Thursday, January 11, 2018

[Links of the Day] 11/01/2018 : Two machine learning conference NIPS 2017 & Robot Learning CoRL 2017 , CS Paper ML detector can still be fooled too easily

  • Nips : This conference is considered one of the biggest events in ML\DNN Research community. Here are two sets of notes from the conference by ‎Olga Liakhovich and by David Abel. These are two fairly long article but worth a read. Looks like fairness and bias is one of the big topics of the moment. Also, I like how ML is compared to alchemy. The current approach is extremely fragile, tailor-made and not fully understood. Too often machine learning tools are considered black box where you shove in data at one end and get a result on the other. 
  • Conference on Robot Learning (CoRL) : robot and machine learning are converging at an aggressive pace. It is rather impressive how all these different aspects of computer science are clicking together and with each small improvement in each domain lead to an overall jump in robotic capability. 
  • Adversarial Examples that Fool Detectors : last but not least, common machine learning classifiers are still way too fragile and can be easily fooled. With the boom in use of ML technique everywhere. This can become really quickly a problem in the near future. 

Tuesday, January 09, 2018

[Links of the day] 09/01/2018 : Learned index structures, 2 paper on Human behavior : herding and stubbornness in Jury deliberation, overconfidence is universal?
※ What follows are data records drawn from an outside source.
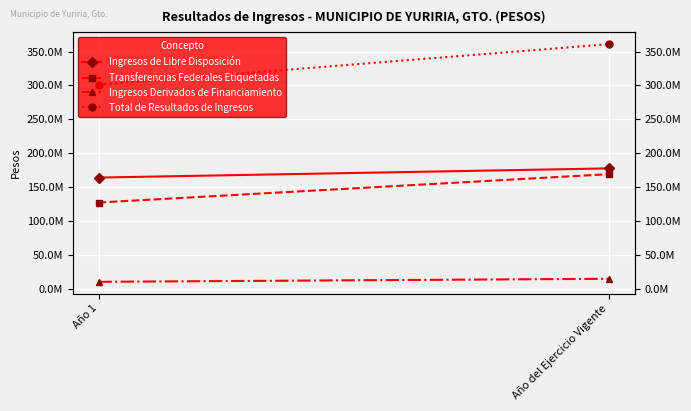

The value of Ingresos Derivados de Financiamiento at Año 1 is 10000000.0. True or false?

True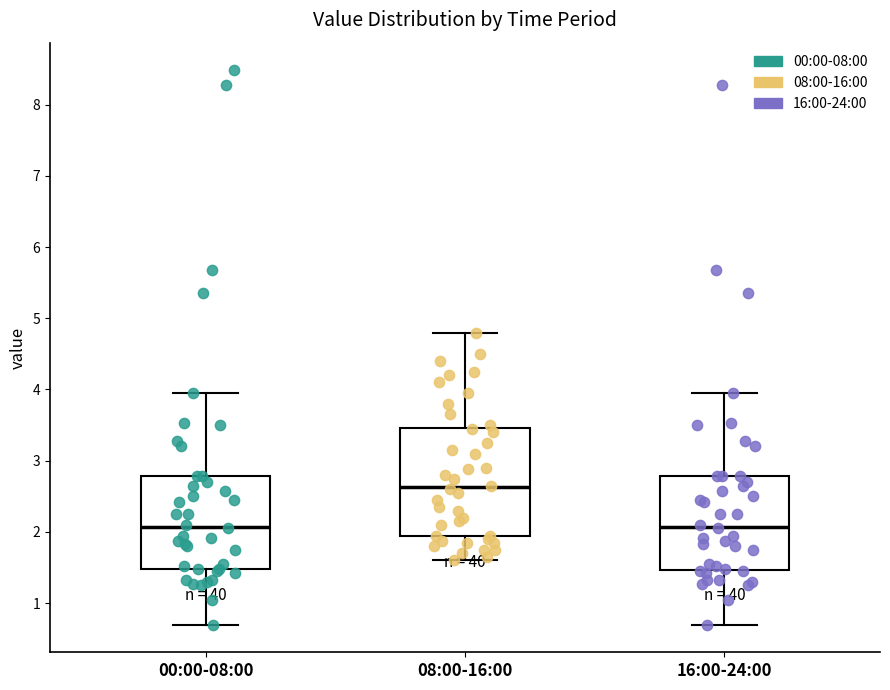

Reading left to right, read every box against the y-axis: the position of its median line, the range the box covers, and the ends of its whiskers. The values are not printed on the chart, so give them approximately, as read against the axis.

00:00-08:00: median 2.1, box 1.5 to 2.8, whiskers 0.7 to 4.0
08:00-16:00: median 2.6, box 1.9 to 3.5, whiskers 1.6 to 4.8
16:00-24:00: median 2.1, box 1.5 to 2.8, whiskers 0.7 to 4.0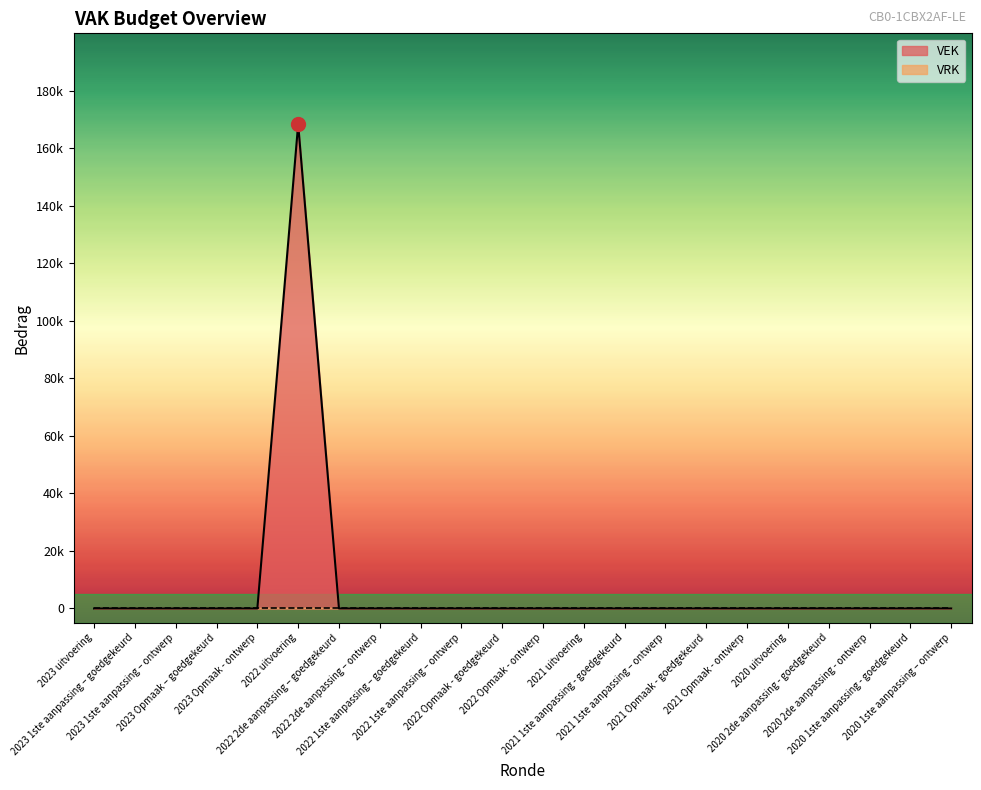

List the labels in order of value, smallest first.

2023 uitvoering, 2023 1ste aanpassing – goedgekeurd, 2023 1ste aanpassing – ontwerp, 2023 Opmaak – goedgekeurd, 2023 Opmaak - ontwerp, 2022 2de aanpassing – goedgekeurd, 2022 2de aanpassing – ontwerp, 2022 1ste aanpassing – goedgekeurd, 2022 1ste aanpassing – ontwerp, 2022 Opmaak - goedgekeurd, 2022 Opmaak - ontwerp, 2021 uitvoering, 2021 1ste aanpassing - goedgekeurd, 2021 1ste aanpassing – ontwerp, 2021 Opmaak - goedgekeurd, 2021 Opmaak - ontwerp, 2020 uitvoering, 2020 2de aanpassing - goedgekeurd, 2020 2de aanpassing - ontwerp, 2020 1ste aanpassing - goedgekeurd, 2020 1ste aanpassing – ontwerp, 2022 uitvoering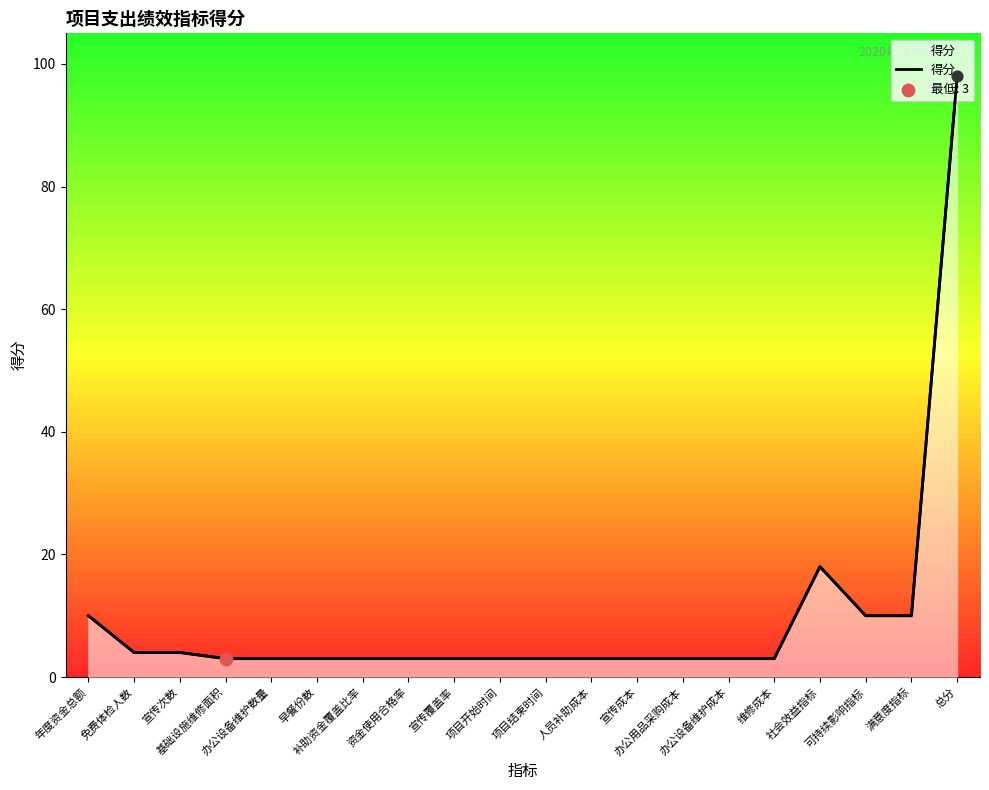

What is the change in value from 免费体检人数 to 人员补助成本?

-1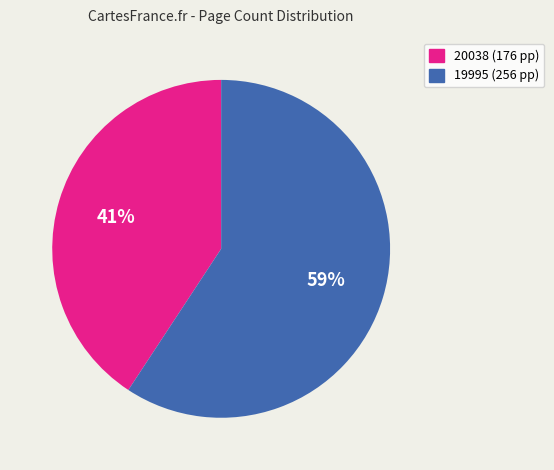

To the nearest percent, what percentage of the pie is 19995?

59%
  • The Case for Learned Index Structures : as we performance progression for single code cpu slow down ( not to mention spectre and meltdown slowing down existing one). Application moves to a distributed model to scale. As a result databases and distributed systems are forced to become more data-aware to achieve efficiency and performance. This is a very nice paper that demonstrates that data structures often contain components that are learnable and machine learning system can help optimise those data structures. 
  • Evidence of Herding and Stubbornness in Jury Deliberations : human do not rely on logic for important decision and try to coherence fellow human to fit its opinion... While this is widely know, we now have a good hint that this even happens in the judicial system of trial by jury. That or too many people saw twelve angry men. 
  • Overconfidence Is Universal? : interesting paper trying to understand how to identify overconfidence and if this behaviour is more predominant in a certain type of population or gender.